"It has nothing to do with how important it is. There are many many factors that go into things like things.
The way patches work, where it is things are patched on the fly when the game boots up (essentially hex-editing the executable at run-time) and only having 4ish megs to work with for your patch data. that is one factor.
Then what you are patching and the ramifications of it on other things and what testing will be required for it is another factor. Touching any byte of code/data anywhere about anything can lead to an unforseen totally unrelated problem somewhere else which can be totally unrelated.
Then you have to timeline issue. you only have XX time before you deadline and everything needs to get in before that and tested and verified and whatnot.
Then the resource issue, who is doing these changes and how, then who is testing it.
Then you have then after all that you have the different priority lists. which many factors come into play here. What is the problem, how big is the problem, how often does the problem occur, what % of the player base does this effect, what is the worse possible outcome when the problem happens. Then you takes all the possible problems and you have them in some list (for yourself) and other details have to taken into account. What are possible fixes for it, what are the known ramifications for these fixes, what are the unknown ramifications for these fixes, how fast/how easy is this fix, how much of your patch space will this fix eat up, how much programmer/designer time will these fixes eat up, how much QA time will these fixes add to.

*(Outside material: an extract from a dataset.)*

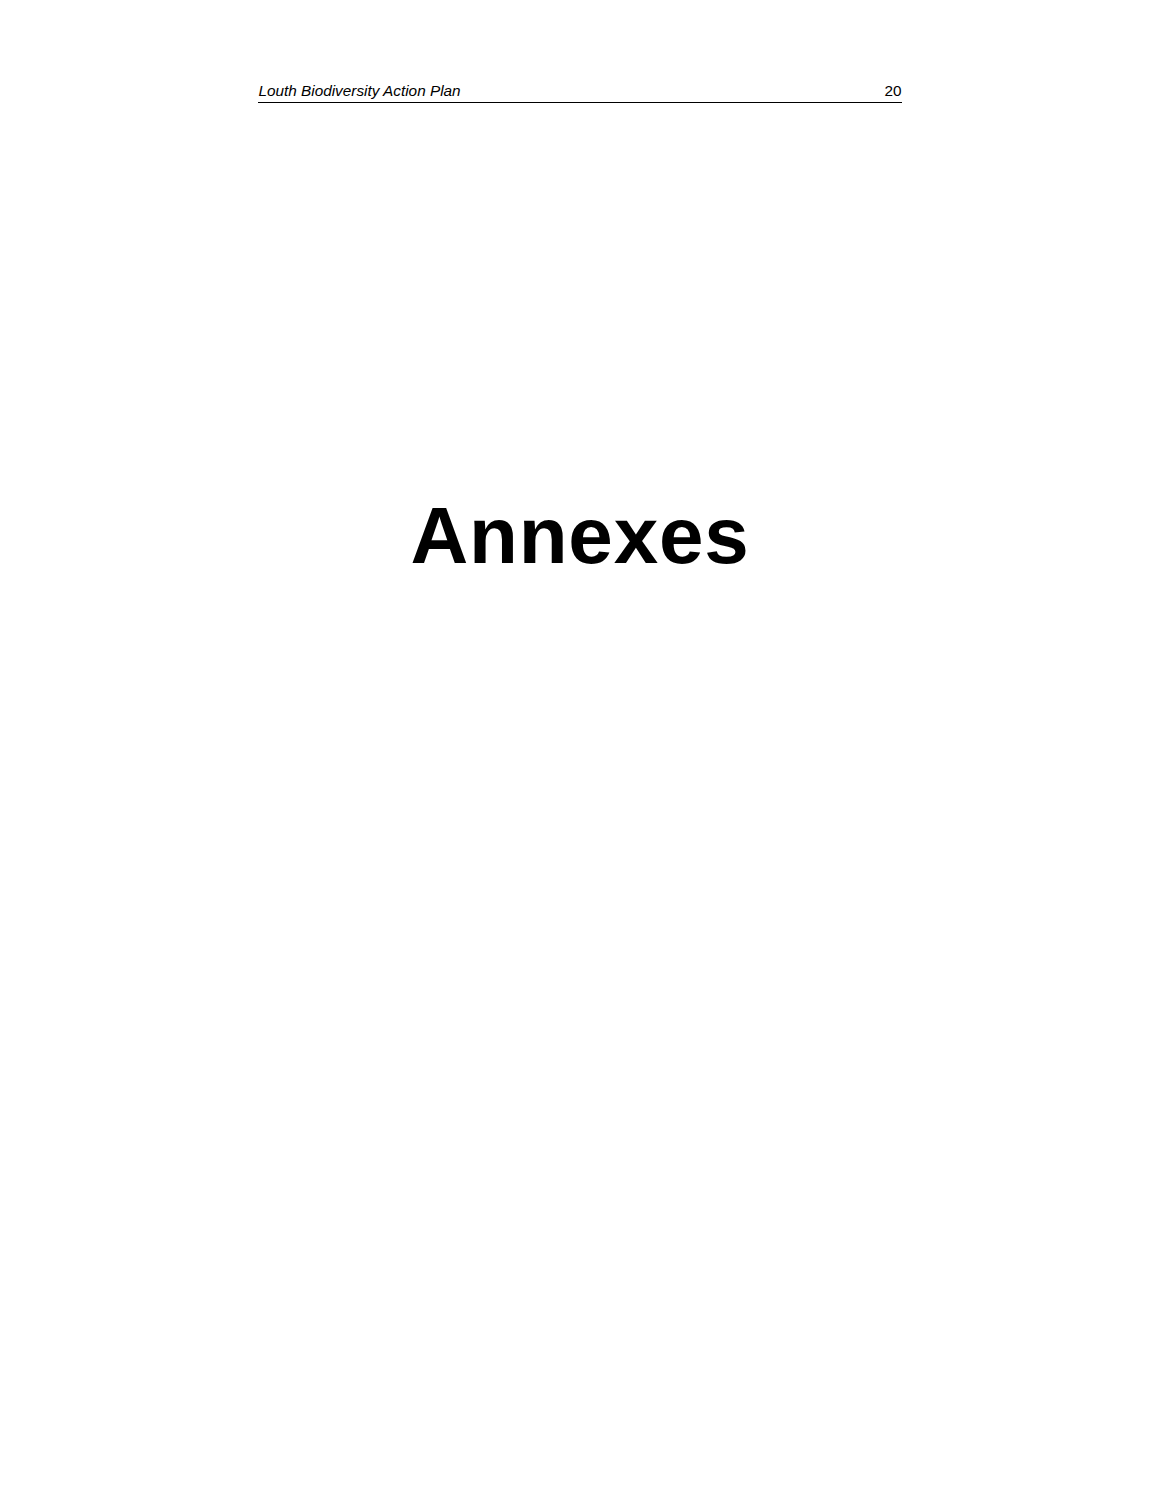Louth Biodiversity Action Plan 20
Annexes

All those lists need to be sorted through and have many different disciplines re-prioritizing them. The world doesn't revolve around my list of things that I want changed (it should!!! lol but back to reality), and it definitely doesn't revolve around your own personal lists and many things will factor into what will even be entertained to be looked at. And then after all this there are somethings that can't be done and fixed safely within the confines of patching.
After all that you have to take into account each console's guidelines and requirements and do any of these fixes go against any of them and that will get those changes bounced anyways.
Then you take the console guidelines and requirements must have fixes and put those to the top of any lists bumping everything else down.
Sadly, there is no magic wand you wave over a disc and that miraculously fixes every possible problem that has ever been known and isn't known yet."